The model used in the article is called Accelerated Failure Time model (AFT), which is a log-linear regression model capturing the effects of explanatory variables on purchase timing. This model was selected because the error component in this model is allowed to follow a distribution other than the standard normal distribution. In the article, the model is estimated separately for each demographic group and their combinations. The likelihood ratio test compares the log-likelihood obtained from estimating model with a set of coefficients common to all groups with the log-likelihood obtained from the estimation of separate sets of coefficients for each group.

When model is estimated separately for each of the four female head employment status groups, proposition 1 is supported.
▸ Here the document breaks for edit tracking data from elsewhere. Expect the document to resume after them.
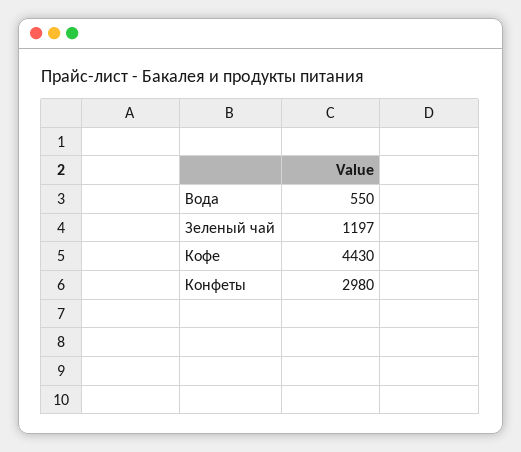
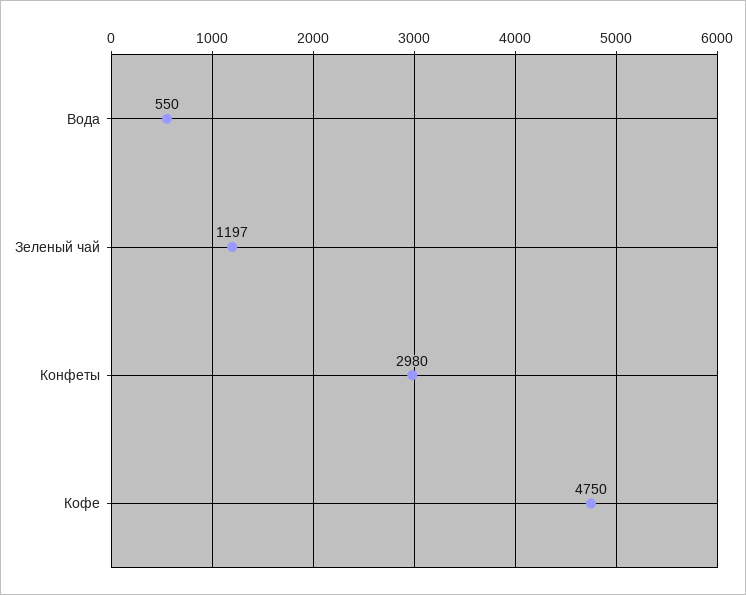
  {
    "Вода": 550,
    "Зеленый чай": 1197,
-   "Кофе": 4430,
+   "Кофе": 4750,
    "Конфеты": 2980
  }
Wives that are not full-time employed are more price sensitive than wives that are full-time employed. The results in the article support proposition 2. Households of smaller size are more price and feature sensitive than larger size households for which the price feature and display coefficients are not significant. Proposition 3 is partially supported. The price and deal coefficients are not significant for the low-income group and are significant for the two middle income groups as predicted. However, the price variable is also significant for the high-income group, which is contrary to the expectations of the writer. Also, it is found that the overall direction of the female employment status effects is preserved even when adjusting for income effects. The effects persist even in the presence of household size effect. The results suggested that all three demographic variables have a significant effect on purchase acceleration.

In conclusion, the article summed up the effects of demographic variables on household purchase timing decisions. In particular, smaller households are more prone to accelerate their purchases due to deals than larger households. However, the impact of the household effect reduces when adjusting for income and female head employment status effects. The writer argued that the effect of household size has been overemphasized by some theoretical studies. Households with less than full-time employed wives tend to rely on prices for deciding whether to accelerate their purchases or not, while for households with a full-time employed wife the promotional signal is enough to trigger acceleration. The behavior of households with less than full-time employed wives suggests that such households evaluate promotions more carefully. Finally, the researcher recommends that identification of acceleration-prone customers should be used for segmentation purposes. The writer also indicated how to stop loyal customers from accelerating can be a topic of future research.